S’ajoute à cela la préparation logistique du matériel nécessaire pour mener à bien les actions auprès des populations mais aussi pour permettre aux équipes de les réaliser dans de bonnes conditions. Et pour cela, Amoddou mise sur l’autonomie afin de ne pas empiéter sur les réserves locales. Les équipes disposent de leurs propres tentes et moustiquaires et s’installent dans les villages où les consultations ont lieu. Elles ont aussi leurs propres réserves de nourriture et utilisent un purificateur d’eau ORISA® pour réduire leur impact en déchet.

 

Des conditions de travail difficiles ? 

Les régions isolées rendent l’accès des travailleurs et travailleuses humanitaires difficiles car en plus de la distance, les routes et chemins ne sont pas forcément adaptés. À cela s’ajoutent les conditions climatiques qui peuvent aussi impacter les conditions de travail (fortes pluies ou à l’inverse forte chaleur, humidité etc.). L’isolement est aussi un aspect à prendre en compte car cela nécessite d’être en totale autonomie comme l’a souligné Jérémie. Et pour se préparer à toutes difficultés, il faut anticiper les scénarios possibles et à l’inverse accepter que des imprévus puissent se produire. Ce qui amène à faire preuve d’adaptabilité et de flexibilité en permanence.

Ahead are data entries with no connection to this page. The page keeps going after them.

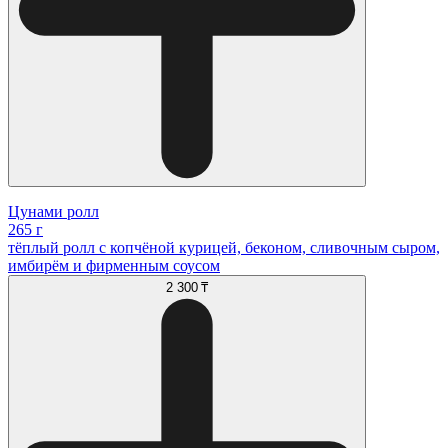
Цунами ролл
265 г
тёплый ролл с копчёной курицей, беконом, сливочным сыром,
имбирём и фирменным соусом
2 300 ₸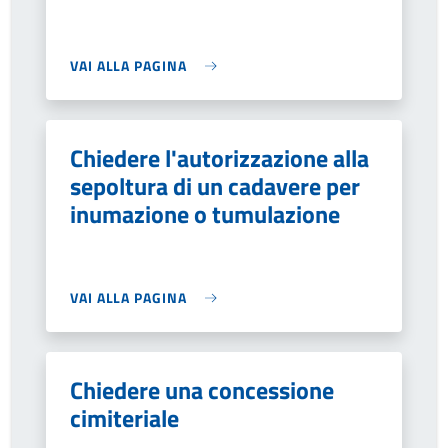
VAI ALLA PAGINA
Chiedere l'autorizzazione alla
sepoltura di un cadavere per
inumazione o tumulazione
VAI ALLA PAGINA
Chiedere una concessione
cimiteriale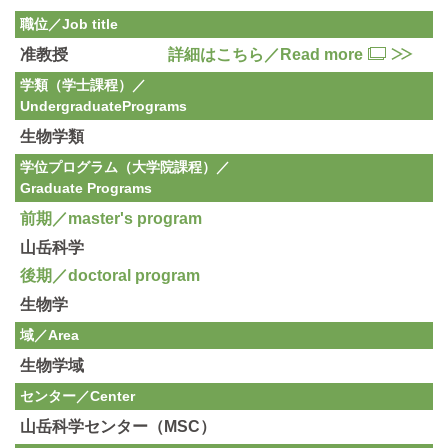
職位／Job title
准教授
詳細はこちら／Read more
学類（学士課程）／
Undergraduate
Programs
生物学類
学位プログラム（大学院課程）／
Graduate Programs
前期／master's program
山岳科学
後期／doctoral program
生物学
域／Area
生物学域
センター／Center
山岳科学センター（MSC）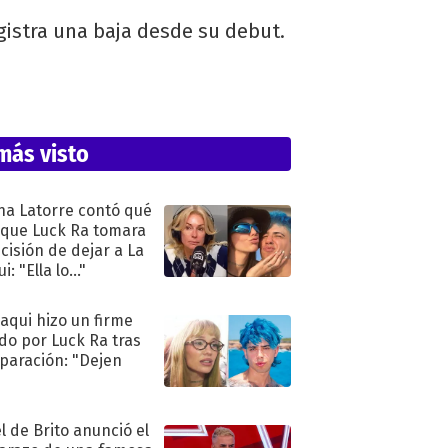
istra una baja desde su debut.
más visto
na Latorre contó qué
 que Luck Ra tomara
ecisión de dejar a La
i: "Ella lo..."
oaqui hizo un firme
do por Luck Ra tras
eparación: "Dejen
"
l de Brito anunció el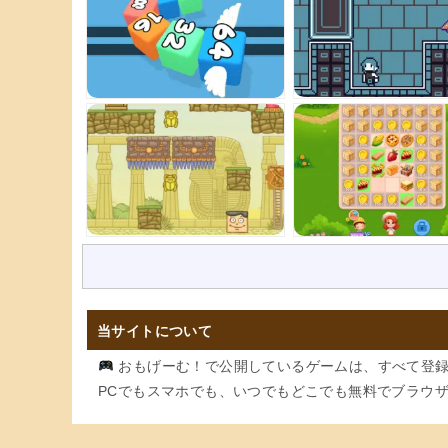
当サイトについて
おもげーむ！で公開しているゲームは、すべて登録
PCでもスマホでも、いつでもどこでも無料でブラウ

Travailler dans un contexte comme celui-ci nécessite, en plus de compétences professionnelles précises, des qualités humaines permettant une meilleure adaptabilité comme l’affirme Jérémie. Les travailleurs et travailleuses humanitaires se doivent de faire preuve de savoir-être pour prendre en compte les possibles différences culturelles dans leurs interventions. Ils doivent aussi être en capacité de travailler sous la pression et avec un rythme soutenu. D’autres difficultés s’ajoutent à cela comme le fait d’avoir un confort rudimentaire mais aussi peu d’heures de récupération entre les déplacements.

Autre point non abordé durant l’échange avec Jérémie, c’est la sécurité. Au-delà des conditions citées plus haut, les travailleurs et travailleuses humanitaires peuvent faire face à d’autres dangers liés à l’environnement : conflits armés, menaces et risque d’enlèvement etc. D’ailleurs, la journée mondiale du 19 août célèbre leur engagement et salue la mémoire de ceux qui ont perdu la vie au cours de leur mission.